Faux Bhutto, naturalized Gandhi
No foreword to a blog on contemporary Pakistan can be complete without some mention of Asif Zardari, who promised to model himself after India’s Sonia Gandhi but fell to the lure of de jure power so assiduously shunned by Indira’s bahu.
The comparison is odious as in reality there’s little in common between Sonia and Zardari except, of course, their inheritance amid comparable tragedies, of legacies of renowned political families to which they weren’t born. Unlike the forever cautious and discreet Sonia— who has about her the Nehru-Gandhi mystique— Zardari is garrulous, compulsively glad eyed, even gawky by the Bhutto standards.
He can be charming but lacks the charisma of his late wife, Benazir, who, by his own admission, never credited him with much erudition or sophistication. Small wonder then that Zardari remains faux Bhutto and Sonia the acceptable Gandhi.
He’s barely clinging to office amid all round disdain— yes, disdain is the word—while she’s powerful, high in popular esteem and the unquestioned boss of her party without the trappings of a public office.

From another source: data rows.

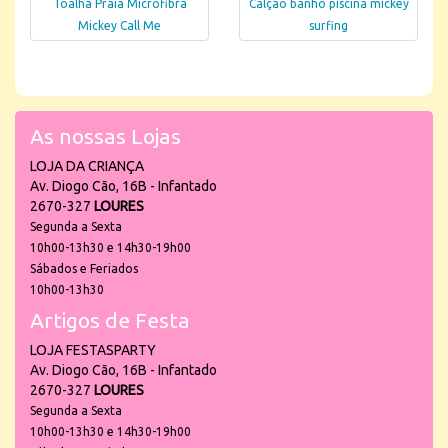
Toalha Praia Microfibra
Calção banho piscina mickey
Mickey Call Me
surfing
As nossas Lojas
LOJA DA CRIANÇA
Av. Diogo Cão, 16B - Infantado
2670-327
LOURES
Segunda a Sexta
10h00-13h30 e 14h30-19h00
Sábados e Feriados
10h00-13h30
Artigos de Festa
LOJA FESTASPARTY
Av. Diogo Cão, 16B - Infantado
2670-327
LOURES
Segunda a Sexta
10h00-13h30 e 14h30-19h00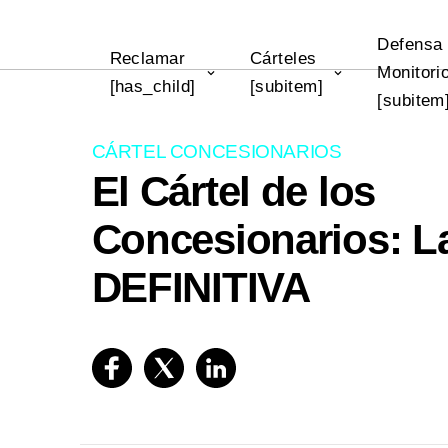
Defensa
Reclamar
Cárteles
Monitori
[has_child]
[subitem]
[subitem
CÁRTEL CONCESIONARIOS
El Cártel de los
Concesionarios: L
DEFINITIVA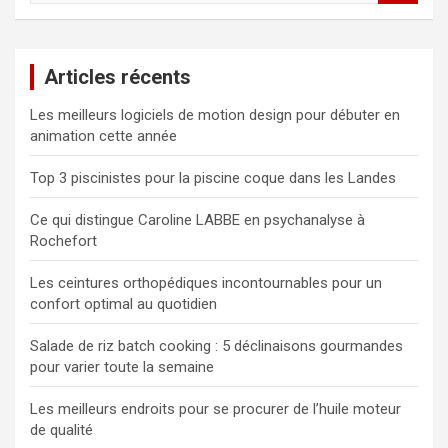
c
h
e
Articles récents
r
c
Les meilleurs logiciels de motion design pour débuter en
h
animation cette année
e
r
Top 3 piscinistes pour la piscine coque dans les Landes
Ce qui distingue Caroline LABBE en psychanalyse à
Rochefort
Les ceintures orthopédiques incontournables pour un
confort optimal au quotidien
Salade de riz batch cooking : 5 déclinaisons gourmandes
pour varier toute la semaine
Les meilleurs endroits pour se procurer de l’huile moteur
de qualité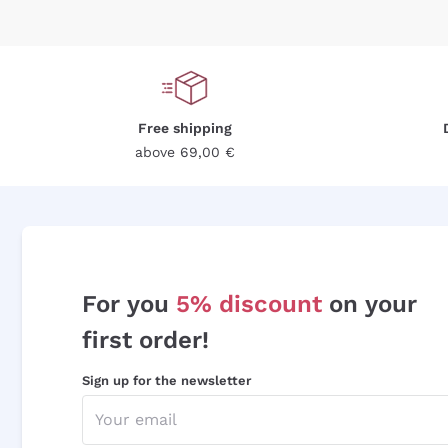
Free shipping
above 69,00 €
For you
5% discount
on your
first order!
Sign up for the newsletter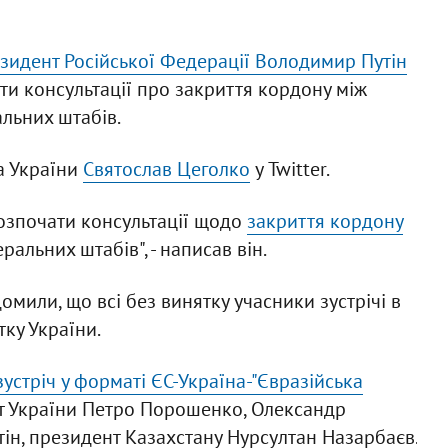
зидент Російської Федерації Володимир Путін
ати консультації про закриття кордону між
льних штабів.
а України
Святослав Цеголко
у Twitter.
розпочати консультації щодо
закриття кордону
льних штабів", - написав він.
омили, що всі без винятку учасники зустрічі в
ку України.
зустріч у форматі ЄС-Україна-"Євразійська
нт України Петро Порошенко, Олександр
ін, президент Казахстану Нурсултан Назарбаєв.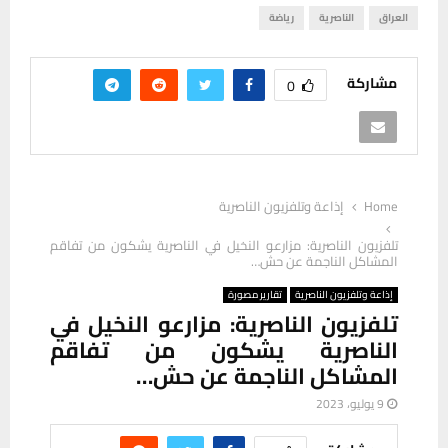
العراق
الناصرية
رياضة
مشاركة
0
Home
إذاعة وتلفزيون الناصرية
تلفزيون الناصرية: مزارعو النخيل في الناصرية يشكون من تفاقم
المشاكل الناجمة عن حش…
إذاعة وتلفزيون الناصرية
تقارير مصورة
تلفزيون الناصرية: مزارعو النخيل في
الناصرية يشكون من تفاقم
المشاكل الناجمة عن حش…
9 يوليو، 2023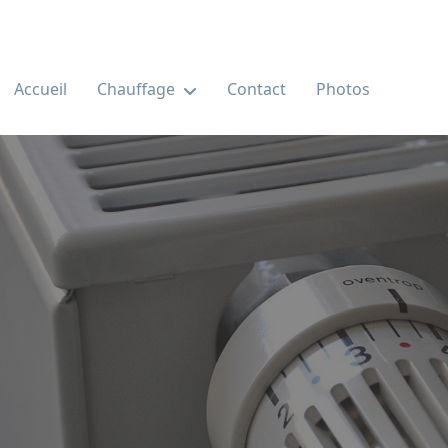
Accueil
Chauffage
Contact
Photos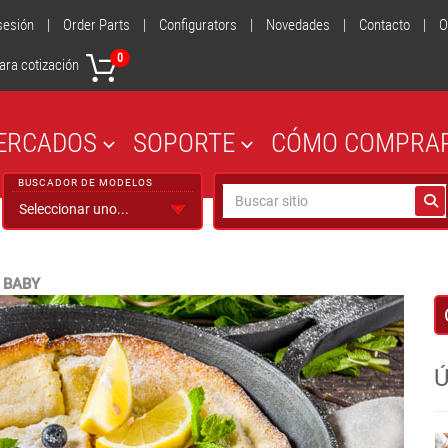
 sesión
|
Order Parts
|
Configurators
|
Novedades
|
Contacto
|
O
0
ara cotización
ERCADOS
SOPORTE
CÓMO COMPRA
BUSCADOR DE MODELOS
 BABY
Ú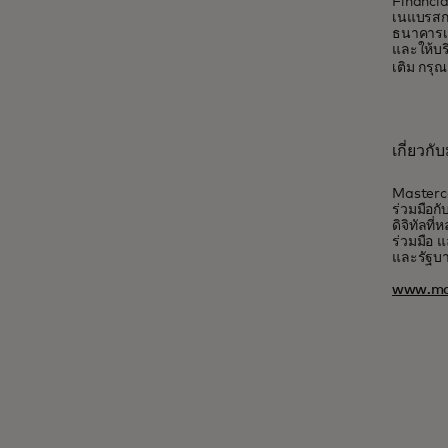
Financia
เนแบรสกา
ธนาคารเพ
และให้บริ
เติม กรุ
เกี่ยวก
Masterca
ร่วมมือกั
ดิจิทัลท
ร่วมมือ แ
และรัฐบ
www.ma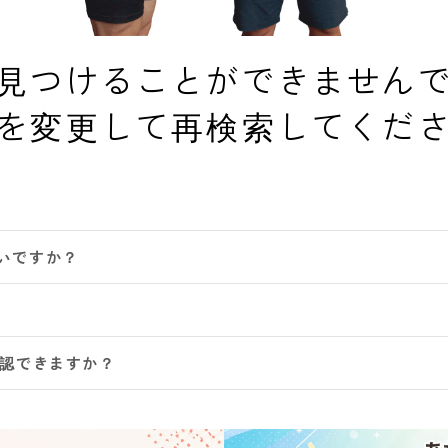
見つけることができません
を変更して再検索してくだ
いですか？
確認できますか？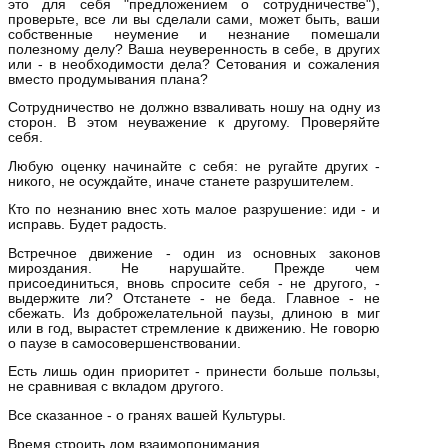
это для себя "предложением о сотрудничестве"),
проверьте, все ли вы сделали сами, может быть, ваши
собственные неумение и незнание помешали
полезному делу? Ваша неуверенность в себе, в других
или - в необходимости дела? Сетования и сожаления
вместо продумывания плана?
Сотрудничество не должно взваливать ношу на одну из
сторон. В этом неуважение к другому. Проверяйте
себя.
Любую оценку начинайте с себя: не ругайте других -
никого, не осуждайте, иначе станете разрушителем.
Кто по незнанию внес хоть малое разрушение: иди - и
исправь. Будет радость.
Встречное движение - один из основных законов
мироздания. Не нарушайте. Прежде чем
присоединиться, вновь спросите себя - не другого, -
выдержите ли? Отстанете - не беда. Главное - не
сбежать. Из доброжелательной паузы, длиною в миг
или в год, вырастет стремление к движению. Не говорю
о паузе в самосовершенствовании.
Есть лишь один приоритет - принести больше пользы,
не сравнивая с вкладом другого.
Все сказанное - о гранях вашей Культуры.
Время строить дом взаимопонимания.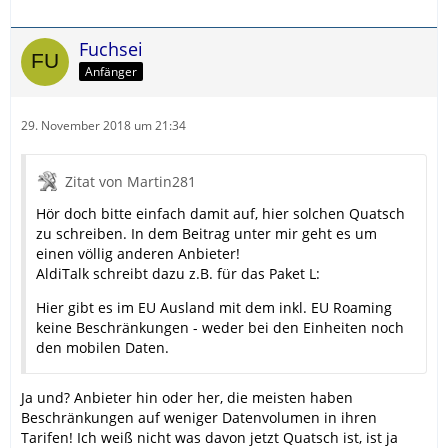
Fuchsei
Anfänger
29. November 2018 um 21:34
Zitat von Martin281
Hör doch bitte einfach damit auf, hier solchen Quatsch
zu schreiben. In dem Beitrag unter mir geht es um
einen völlig anderen Anbieter!
AldiTalk schreibt dazu z.B. für das Paket L:
Hier gibt es im EU Ausland mit dem inkl. EU Roaming
keine Beschränkungen - weder bei den Einheiten noch
den mobilen Daten.
Ja und? Anbieter hin oder her, die meisten haben
Beschränkungen auf weniger Datenvolumen in ihren
Tarifen! Ich weiß nicht was davon jetzt Quatsch ist, ist ja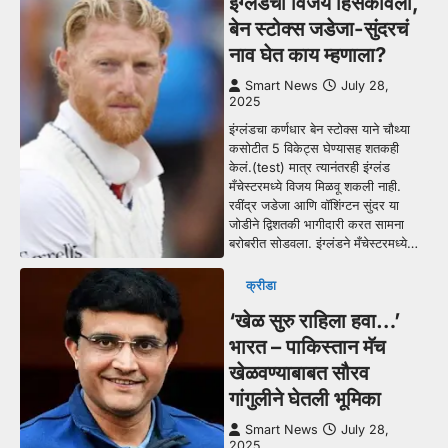
इंग्लंडचा विजय हिसकावला,
बेन स्टोक्स जडेजा-सुंदरचं
नाव घेत काय म्हणाला?
Smart News
July 28,
2025
इंग्लंडचा कर्णधार बेन स्टोक्स याने चौथ्या
कसोटीत 5 विकेट्स घेण्यासह शतकही
केलं.(test) मात्र त्यानंतरही इंग्लंड
मँचेस्टरमध्ये विजय मिळवू शकली नाही.
रवींद्र जडेजा आणि वॉशिंग्टन सुंदर या
जोडीने द्विशतकी भागीदारी करत सामना
बरोबरीत सोडवला. इंग्लंडने मँचेस्टरमध्ये…
क्रीडा
‘खेळ सुरु राहिला हवा…’
भारत – पाकिस्तान मॅच
खेळवण्याबाबत सौरव
गांगुलीने घेतली भूमिका
Smart News
July 28,
2025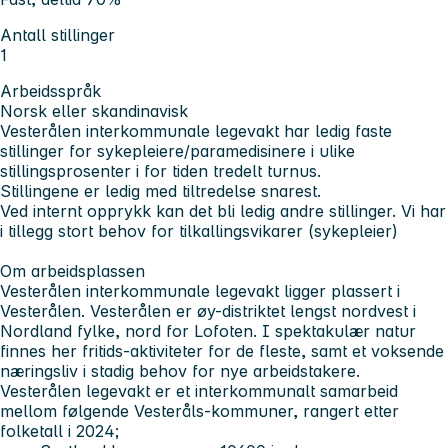
Antall stillinger
1
Arbeidsspråk
Norsk eller skandinavisk
Vesterålen interkommunale legevakt har ledig faste
stillinger for sykepleiere/paramedisinere i ulike
stillingsprosenter i for tiden tredelt turnus.
Stillingene er ledig med tiltredelse snarest.
Ved internt opprykk kan det bli ledig andre stillinger. Vi har
i tillegg stort behov for tilkallingsvikarer (sykepleier)
Om arbeidsplassen
Vesterålen interkommunale legevakt ligger plassert i
Vesterålen. Vesterålen er øy-distriktet lengst nordvest i
Nordland fylke, nord for Lofoten. I spektakulær natur
finnes her fritids-aktiviteter for de fleste, samt et voksende
næringsliv i stadig behov for nye arbeidstakere.
Vesterålen legevakt er et interkommunalt samarbeid
mellom følgende Vesteråls-kommuner, rangert etter
folketall i 2024;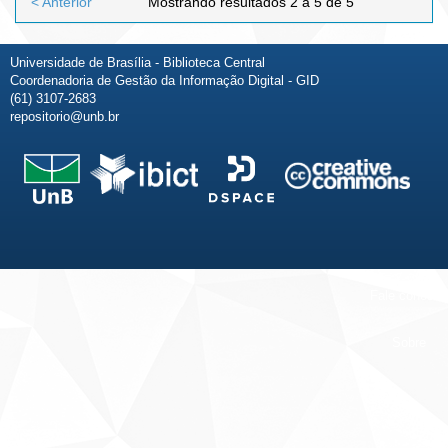
< Anterior
Mostrando resultados 2 a 5 de 5
Universidade de Brasília - Biblioteca Central
Coordenadoria de Gestão da Informação Digital - GID
(61) 3107-2683
repositorio@unb.br
Fale conosco
Sobre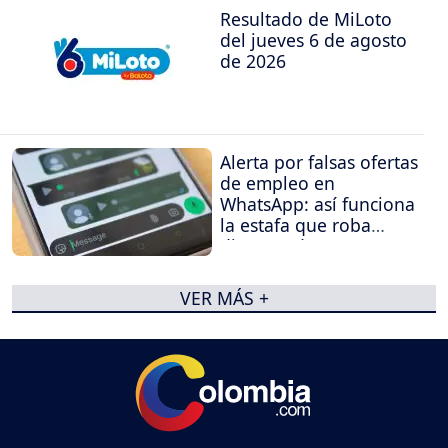
Resultado de MiLoto
del jueves 6 de agosto
de 2026
Alerta por falsas ofertas
de empleo en
WhatsApp: así funciona
la estafa que roba
dinero y datos
VER MÁS +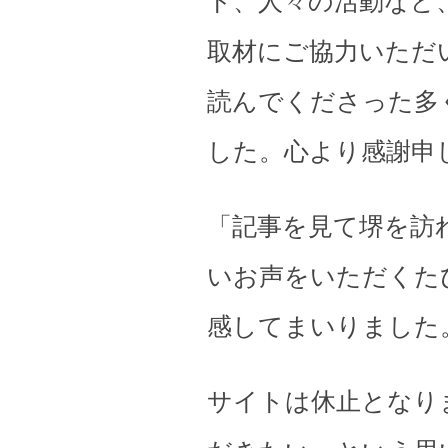
ト、人々の活動など
取材にご協力いただ
読んでくださった多
した。心より感謝申
「記事を見て堺を訪
いお声をいただくた
感してまいりました
サイトは休止となり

South Asians love leaders who spurn formal power; Pakistan’s no exception if Nawaz Sharif’s rising stock at Zardari’ expense is any guide.
Sonia set her own high standards of renouncing power the other day by projecting Dr Manmohan Singh as the Congress’ prime ministerial candidate. In the past, no outsider was so honored while the party’s leadership remained with the Nehru-Gandhi family. Sonia wasn’t in politics when Narasimha Rao, as incumbent Premier and party chief, became the Congress’s prime ministerial candidate in the 1996 polls it lost.
One doesn’t really know whether Zardari watched Sonia on TV screens—especially the moment she hid her picture to hold up Singh’s portrait on the cover of Congress’ election manifesto to emphasize his candidature. The occasion was memorable, even historic, because her gesture was in response to a question on son Rahul’s grooming for the top slot. If he has missed the footage, Zardari must call for a CD to learn first hand what king-making it all about? The option of de facto power he so quickly abandoned to become President helped Sonia address the dynasty charge without queering up the pitch for Rahul.
Unlike Sonia, Zardari became a power-seeker rather than remaining the keeper of his wife’s legacy until his son Bilawal came of age. As one who placed presidential powers above parental duty, he comes across as a failed leader and father.
Is there something about the Sonia model that’s typically Indian and not easily replicable?